Vouzela continua. Linda.






























Por onde quer que as nossas vidas sigam. Por mais longe que elas se declinem, há sempre o lugar de onde viemos. O lugar onde existimos desde o início, com todos os nossos inícios. Muito importantes, os lugares onde construímos as nossas ilusões primeiras. Mesmo que se desfaçam, nada nem ninguém pode alterar o sítio inicial onde foram acalentadas como matéria preciosa. Os cenários onde nos projectámos no mundo lá de fora. Os lugares onde dissemos muitas vezes, quando eu for grande, quando eu for grande, quando eu for grande. No meu caso, esse lugar foi Vouzela. E esse foi/é um dado determinante na minha biografia. 
O empedrado das ruas muito antigas. As casas e as suas narrativas. A maneira como as cadências da luz do dia vão desenhando a ponte omnipresente. O rumor do rio. As fontes de água muito fresca e límpida e todas as lendas associadas à água de Vouzela. A delicadeza inesquecível dos pastéis de Vouzela. Ninguém se esquece deste doce. O folhado finíssimo. Quase impossivelmente fino. O doce de ovos que é como nenhum outro. Labor secreto e sagrado das famílias que os fazem com sabedoria e entendimento sedimentados. E, claro, o verde. A cor dominante e determinante em Vouzela. Ao redor. Muito desse verde, ao redor. Para onde quer que olhássemos ou fôssemos, aquele verde. Foi sempre essa a cor-oxigénio. Verde denso, fresco, abrigo. E tudo o mais que o verde sempre significa nas nossas vidas. 
No dia 15 de Outubro, o fogo consumiu uma boa parte desse verde. À volta, tudo ficou irremediavelmente marcado por essa mágoa que lemos no olhar das pessoas, por mais que se esforcem por seguir e por ser fortes. Ferida aberta que vai demorar a cicatrizar. Mas há uma coisa, um dado incontornável: Vouzela continua linda. Airosa. Com flores e com plantas em cada porta e janela. Como se fosse uma mulher que é sempre muito bonita. Uma daquelas mulheres que, ainda que atravessem tragédias e perdas e quedas, são sempre lindas. Mecanismos insondáveis e aleatórios, esses. E paradoxais, quando acontecem coisas que deviam só fazer cair, deitar abaixo, fazer chorar, entregar os pontos. E não. Às vezes, acontece o contrário. E os sítios e as pessoas e (principalmente) as almas e os corações das pessoas reinventam-se. À maneira (linda) de Vouzela: sem estar com grandes declarações, sem anúncios solenes. E assim, se numa porta ou numa janela parece faltar uma flor, podemos estar certos que daí a nada, haverá uma flor. Porque é assim que as coisas são, na vila onde cresci.

▶ Dados guardados
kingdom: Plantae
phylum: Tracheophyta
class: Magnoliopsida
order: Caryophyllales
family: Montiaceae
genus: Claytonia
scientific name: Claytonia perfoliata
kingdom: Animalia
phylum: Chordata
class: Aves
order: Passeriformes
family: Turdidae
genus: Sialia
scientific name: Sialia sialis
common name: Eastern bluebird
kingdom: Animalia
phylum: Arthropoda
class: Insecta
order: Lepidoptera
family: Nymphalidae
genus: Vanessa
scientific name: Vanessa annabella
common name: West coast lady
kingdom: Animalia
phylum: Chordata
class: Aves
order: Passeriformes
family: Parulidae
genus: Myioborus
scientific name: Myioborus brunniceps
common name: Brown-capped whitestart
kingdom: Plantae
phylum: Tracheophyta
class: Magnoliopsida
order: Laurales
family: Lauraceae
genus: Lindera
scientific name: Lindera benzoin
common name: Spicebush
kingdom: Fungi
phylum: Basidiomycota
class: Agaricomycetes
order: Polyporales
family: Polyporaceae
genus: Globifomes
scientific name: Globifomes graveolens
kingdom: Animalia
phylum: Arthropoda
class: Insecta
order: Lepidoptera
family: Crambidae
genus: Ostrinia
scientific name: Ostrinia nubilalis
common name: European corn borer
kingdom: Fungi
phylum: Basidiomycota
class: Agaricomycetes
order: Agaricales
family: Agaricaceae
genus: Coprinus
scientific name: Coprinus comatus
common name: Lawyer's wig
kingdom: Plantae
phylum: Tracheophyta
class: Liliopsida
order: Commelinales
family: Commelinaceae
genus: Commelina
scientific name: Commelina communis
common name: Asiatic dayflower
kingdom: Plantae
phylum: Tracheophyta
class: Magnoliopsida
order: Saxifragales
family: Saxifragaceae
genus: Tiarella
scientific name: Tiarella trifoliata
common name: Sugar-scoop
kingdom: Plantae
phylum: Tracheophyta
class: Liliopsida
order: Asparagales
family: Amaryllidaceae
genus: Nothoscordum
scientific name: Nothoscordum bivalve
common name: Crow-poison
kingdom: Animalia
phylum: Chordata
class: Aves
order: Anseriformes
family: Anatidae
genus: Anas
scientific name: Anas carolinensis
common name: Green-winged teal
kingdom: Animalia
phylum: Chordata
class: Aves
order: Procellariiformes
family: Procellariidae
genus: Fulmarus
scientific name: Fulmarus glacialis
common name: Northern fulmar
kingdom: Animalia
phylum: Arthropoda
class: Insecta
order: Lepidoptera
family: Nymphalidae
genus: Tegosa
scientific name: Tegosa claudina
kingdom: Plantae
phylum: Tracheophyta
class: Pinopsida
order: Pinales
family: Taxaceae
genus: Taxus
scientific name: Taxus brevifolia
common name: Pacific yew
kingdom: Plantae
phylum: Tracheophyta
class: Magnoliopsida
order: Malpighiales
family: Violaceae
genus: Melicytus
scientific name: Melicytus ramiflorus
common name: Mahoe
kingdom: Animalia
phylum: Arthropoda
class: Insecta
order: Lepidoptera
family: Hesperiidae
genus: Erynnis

▶ Trabalho pedido
Dê seguimento ao texto sobre Vouzela a partir do ponto em que termina. As entradas são material à parte, sem ligação ao texto.

▶ Resposta ao exercício
E sim, os pastéis de Vouzela continuam maravilhosos, a justificar peregrinações. Continuarão sempre ao nível do maravilhoso, assim continue o lugar e quem habita o lugar. Pessoas que vêm por causa dessa memória que querem renovar indefinidamente. De perto, de longe, de muito longe. Pessoas que ficam irremediavelmente encantadas com a integridade do lugar onde aquelas delícias são feitas, envoltas num segredo ancestral que só é revelado aos que o continuarão. Quem já sentiu a alegria especial de quebrar aquele folhado fino e avançar para o recheio interior, sabe (bem) do que estou a falar. Quem ainda não viveu isso, que venha a Vouzela e que tente perceber por que é que é uma daquelas coisas que vale mesmo a pena viver. É que Vouzela continua. E continua a ser o que sempre foi: linda. Está magoada, está a tentar por tudo, não se esquece de nada, mas continua linda. 
Ficam alguns dos muitos caminhos possíveis, na vila. A página do Município, para quem quiser/puder ajudar. E esta imagem última de esperança, que me foi enviada pelo Tiago Ferreira Santos e cedida pelo Ivo Madeira. Também diz de que matéria é feita o lugar onde tive a sorte de crescer. O lugar que será sempre a minha casa. 

A música é esta. 

4 comentários:

  1. Que linda esta Vouzela que aqui deixas. Dos teus olhos.
    Parece um lugar fantástico, dos musgos e dos bosques, muito bonita a luz das fotografias... do sitio onde crescemos.
    Um beijinhos a ti.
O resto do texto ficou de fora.